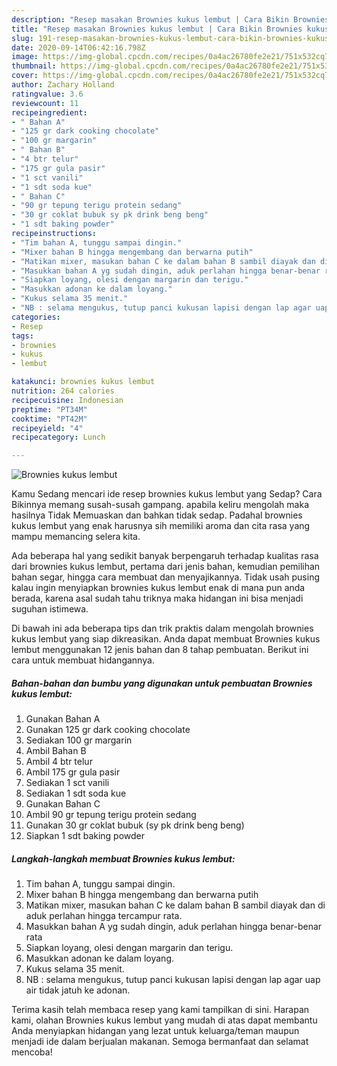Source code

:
 ```yaml
---
description: "Resep masakan Brownies kukus lembut | Cara Bikin Brownies kukus lembut Yang Enak Banget"
title: "Resep masakan Brownies kukus lembut | Cara Bikin Brownies kukus lembut Yang Enak Banget"
slug: 191-resep-masakan-brownies-kukus-lembut-cara-bikin-brownies-kukus-lembut-yang-enak-banget
date: 2020-09-14T06:42:16.798Z
image: https://img-global.cpcdn.com/recipes/0a4ac26780fe2e21/751x532cq70/brownies-kukus-lembut-foto-resep-utama.jpg
thumbnail: https://img-global.cpcdn.com/recipes/0a4ac26780fe2e21/751x532cq70/brownies-kukus-lembut-foto-resep-utama.jpg
cover: https://img-global.cpcdn.com/recipes/0a4ac26780fe2e21/751x532cq70/brownies-kukus-lembut-foto-resep-utama.jpg
author: Zachary Holland
ratingvalue: 3.6
reviewcount: 11
recipeingredient:
- " Bahan A"
- "125 gr dark cooking chocolate"
- "100 gr margarin"
- " Bahan B"
- "4 btr telur"
- "175 gr gula pasir"
- "1 sct vanili"
- "1 sdt soda kue"
- " Bahan C"
- "90 gr tepung terigu protein sedang"
- "30 gr coklat bubuk sy pk drink beng beng"
- "1 sdt baking powder"
recipeinstructions:
- "Tim bahan A, tunggu sampai dingin."
- "Mixer bahan B hingga mengembang dan berwarna putih"
- "Matikan mixer, masukan bahan C ke dalam bahan B sambil diayak dan di aduk perlahan hingga tercampur rata."
- "Masukkan bahan A yg sudah dingin, aduk perlahan hingga benar-benar rata"
- "Siapkan loyang, olesi dengan margarin dan terigu."
- "Masukkan adonan ke dalam loyang."
- "Kukus selama 35 menit."
- "NB : selama mengukus, tutup panci kukusan lapisi dengan lap agar uap air tidak jatuh ke adonan."
categories:
- Resep
tags:
- brownies
- kukus
- lembut

katakunci: brownies kukus lembut 
nutrition: 264 calories
recipecuisine: Indonesian
preptime: "PT34M"
cooktime: "PT42M"
recipeyield: "4"
recipecategory: Lunch

---
```



![Brownies kukus lembut](https://img-global.cpcdn.com/recipes/0a4ac26780fe2e21/751x532cq70/brownies-kukus-lembut-foto-resep-utama.jpg)

Kamu Sedang mencari ide resep brownies kukus lembut yang Sedap? Cara Bikinnya memang susah-susah gampang. apabila keliru mengolah maka hasilnya Tidak Memuaskan dan bahkan tidak sedap. Padahal brownies kukus lembut yang enak harusnya sih memiliki aroma dan cita rasa yang mampu memancing selera kita.

Ada beberapa hal yang sedikit banyak berpengaruh terhadap kualitas rasa dari brownies kukus lembut, pertama dari jenis bahan, kemudian pemilihan bahan segar, hingga cara membuat dan menyajikannya. Tidak usah pusing kalau ingin menyiapkan brownies kukus lembut enak di mana pun anda berada, karena asal sudah tahu triknya maka hidangan ini bisa menjadi suguhan istimewa.




Di bawah ini ada beberapa tips dan trik praktis dalam mengolah brownies kukus lembut yang siap dikreasikan. Anda dapat membuat Brownies kukus lembut menggunakan 12 jenis bahan dan 8 tahap pembuatan. Berikut ini cara untuk membuat hidangannya.

<!--inarticleads1-->

##### Bahan-bahan dan bumbu yang digunakan untuk pembuatan Brownies kukus lembut:

1. Gunakan  Bahan A
1. Gunakan 125 gr dark cooking chocolate
1. Sediakan 100 gr margarin
1. Ambil  Bahan B
1. Ambil 4 btr telur
1. Ambil 175 gr gula pasir
1. Sediakan 1 sct vanili
1. Sediakan 1 sdt soda kue
1. Gunakan  Bahan C
1. Ambil 90 gr tepung terigu protein sedang
1. Gunakan 30 gr coklat bubuk (sy pk drink beng beng)
1. Siapkan 1 sdt baking powder




<!--inarticleads2-->

##### Langkah-langkah membuat Brownies kukus lembut:

1. Tim bahan A, tunggu sampai dingin.
1. Mixer bahan B hingga mengembang dan berwarna putih
1. Matikan mixer, masukan bahan C ke dalam bahan B sambil diayak dan di aduk perlahan hingga tercampur rata.
1. Masukkan bahan A yg sudah dingin, aduk perlahan hingga benar-benar rata
1. Siapkan loyang, olesi dengan margarin dan terigu.
1. Masukkan adonan ke dalam loyang.
1. Kukus selama 35 menit.
1. NB : selama mengukus, tutup panci kukusan lapisi dengan lap agar uap air tidak jatuh ke adonan.




Terima kasih telah membaca resep yang kami tampilkan di sini. Harapan kami, olahan Brownies kukus lembut yang mudah di atas dapat membantu Anda menyiapkan hidangan yang lezat untuk keluarga/teman maupun menjadi ide dalam berjualan makanan. Semoga bermanfaat dan selamat mencoba!

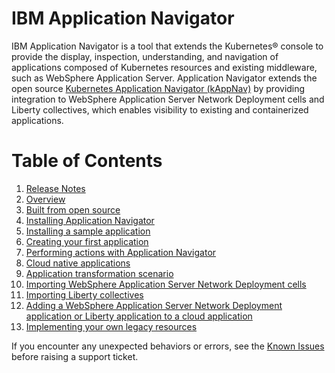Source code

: # IBM Application Navigator

IBM Application Navigator is a tool that extends the Kubernetes® console to provide the display, inspection, understanding, and
navigation of applications composed of Kubernetes resources and existing middleware, such as WebSphere Application Server.
Application Navigator extends the open source [Kubernetes Application Navigator (kAppNav)](http://kappnav.io) by providing integration to
WebSphere Application Server Network Deployment cells and Liberty collectives, which enables visibility to existing and containerized applications.

# Table of Contents

1. [Release Notes](releasenotes.md)
1. [Overview](overview.md)
1. [Built from open source](opensource.md)
1. [Installing Application Navigator](install.md)
1. [Installing a sample application](https://github.com/kappnav/README#install-sample-application)
1. [Creating your first application](https://github.com/kappnav/README/blob/master/how-to-create-applications.md)
1. [Performing actions with Application Navigator](https://github.com/kappnav/README/blob/master/actions.md)
1. [Cloud native applications](cloudnative.md)
1. [Application transformation scenario](https://youtu.be/h833ZN8KQy0)
1. [Importing WebSphere Application Server Network Deployment cells](importcell.md)
1. [Importing Liberty collectives](importcoll.md)
1. [Adding a WebSphere Application Server Network Deployment application or Liberty application to a cloud application](addtwaslib.md)
1. [Implementing your own legacy resources](https://github.com/kappnav/samples/tree/master/legacyapp)



If you encounter any unexpected behaviors or errors, see the [Known Issues](known-issues.md) before raising a support ticket.
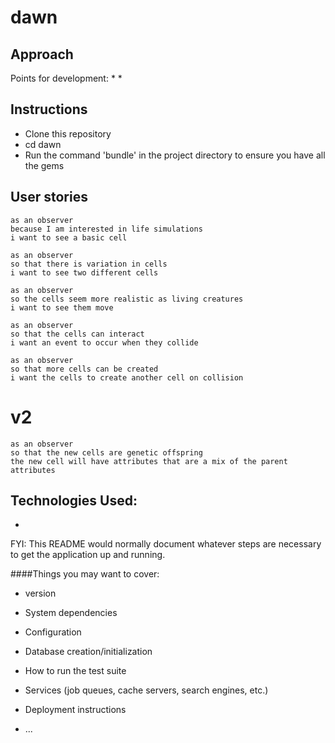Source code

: dawn
==================

Approach
-------


Points for development:
*
*

Instructions
-------

* Clone this repository
* cd dawn
* Run the command 'bundle' in the project directory to ensure you have all the gems

User stories
--------

```
as an observer
because I am interested in life simulations
i want to see a basic cell

as an observer
so that there is variation in cells
i want to see two different cells

as an observer
so the cells seem more realistic as living creatures
i want to see them move

as an observer
so that the cells can interact
i want an event to occur when they collide

as an observer
so that more cells can be created
i want the cells to create another cell on collision
```

# v2

```
as an observer
so that the new cells are genetic offspring
the new cell will have attributes that are a mix of the parent attributes
```

Technologies Used:
--------
*

FYI:
This README would normally document whatever steps are necessary to get the
application up and running.

####Things you may want to cover:

* version

* System dependencies

* Configuration

* Database creation/initialization

* How to run the test suite

* Services (job queues, cache servers, search engines, etc.)

* Deployment instructions

* ...
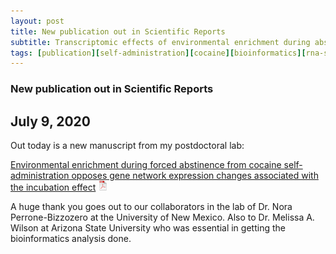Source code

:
 ```yaml
---
layout: post
title: New publication out in Scientific Reports
subtitle: Transcriptomic effects of environmental enrichment during abstinence from cocaine
tags: [publication][self-administration][cocaine][bioinformatics][rna-seq]
---
```


### New publication out in Scientific Reports
## July 9, 2020

Out today is a new manuscript from my postdoctoral lab:

[Environmental enrichment during forced abstinence from cocaine self-administration opposes gene network expression changes associated with the incubation effect](https://rdcu.be/b5vzX)
[![pdf](../assets/img/icons16/pdf-icon.png)](../docs/srep-powell-2020.pdf)

A huge thank you goes out to our collaborators in the lab of Dr. Nora Perrone-Bizzozero at the University of New Mexico.
Also to Dr. Melissa A. Wilson at Arizona State University who was essential in getting the bioinformatics analysis done.
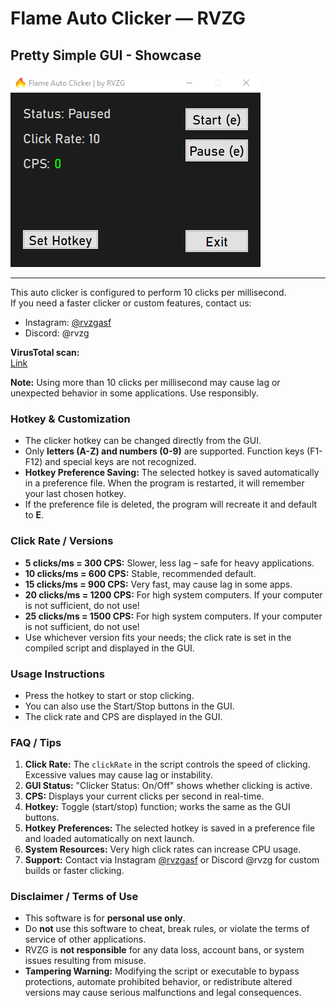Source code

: # Flame Auto Clicker — RVZG
## Pretty Simple GUI - Showcase

![Simple GUI](Showcase.png)

---

This auto clicker is configured to perform 10 clicks per millisecond.  
If you need a faster clicker or custom features, contact us:  
- Instagram: [@rvzgasf](https://www.instagram.com/rvzgasf)  
- Discord: @rvzg  

**VirusTotal scan:**  
[Link](https://www.virustotal.com/gui/file/93820cc3bcb0fb2a031796e471b7b2214e1f7b26979a5fa0eea498df42fc99d3)

**Note:** Using more than 10 clicks per millisecond may cause lag or unexpected behavior in some applications. Use responsibly.

### Hotkey & Customization
- The clicker hotkey can be changed directly from the GUI.
- Only **letters (A-Z) and numbers (0-9)** are supported. Function keys (F1-F12) and special keys are not recognized.
- **Hotkey Preference Saving:** The selected hotkey is saved automatically in a preference file. When the program is restarted, it will remember your last chosen hotkey.
- If the preference file is deleted, the program will recreate it and default to **E**.

### Click Rate / Versions
- **5 clicks/ms = 300 CPS:** Slower, less lag – safe for heavy applications.
- **10 clicks/ms = 600 CPS:** Stable, recommended default.
- **15 clicks/ms = 900 CPS:** Very fast, may cause lag in some apps.
- **20 clicks/ms = 1200 CPS:** For high system computers. If your computer is not sufficient, do not use!
- **25 clicks/ms = 1500 CPS:** For high system computers. If your computer is not sufficient, do not use!
- Use whichever version fits your needs; the click rate is set in the compiled script and displayed in the GUI.

### Usage Instructions
- Press the hotkey to start or stop clicking.
- You can also use the Start/Stop buttons in the GUI.
- The click rate and CPS are displayed in the GUI.

### FAQ / Tips
1. **Click Rate:** The `clickRate` in the script controls the speed of clicking. Excessive values may cause lag or instability.
2. **GUI Status:** "Clicker Status: On/Off" shows whether clicking is active.
3. **CPS:** Displays your current clicks per second in real-time.
4. **Hotkey:** Toggle (start/stop) function; works the same as the GUI buttons.
5. **Hotkey Preferences:** The selected hotkey is saved in a preference file and loaded automatically on next launch.
6. **System Resources:** Very high click rates can increase CPU usage.
7. **Support:** Contact via Instagram [@rvzgasf](https://www.instagram.com/rvzgasf) or Discord @rvzg for custom builds or faster clicking.

### Disclaimer / Terms of Use
- This software is for **personal use only**.
- Do **not** use this software to cheat, break rules, or violate the terms of service of other applications.
- RVZG is **not responsible** for any data loss, account bans, or system issues resulting from misuse.
- **Tampering Warning:** Modifying the script or executable to bypass protections, automate prohibited behavior, or redistribute altered versions may cause serious malfunctions and legal consequences.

_ _ _ _ _ _ _

> [Description of the task]
All lines above from the line with "- **25 clicks/ms" through the line with "3. **CPS:** Displays", both included, are to be set down exactly, with nothing else.

> [Answer box]
- **25 clicks/ms = 1500 CPS:** For high system computers. If your computer is not sufficient, do not use!
- Use whichever version fits your needs; the click rate is set in the compiled script and displayed in the GUI.

### Usage Instructions
- Press the hotkey to start or stop clicking.
- You can also use the Start/Stop buttons in the GUI.
- The click rate and CPS are displayed in the GUI.

### FAQ / Tips
1. **Click Rate:** The `clickRate` in the script controls the speed of clicking. Excessive values may cause lag or instability.
2. **GUI Status:** "Clicker Status: On/Off" shows whether clicking is active.
3. **CPS:** Displays your current clicks per second in real-time.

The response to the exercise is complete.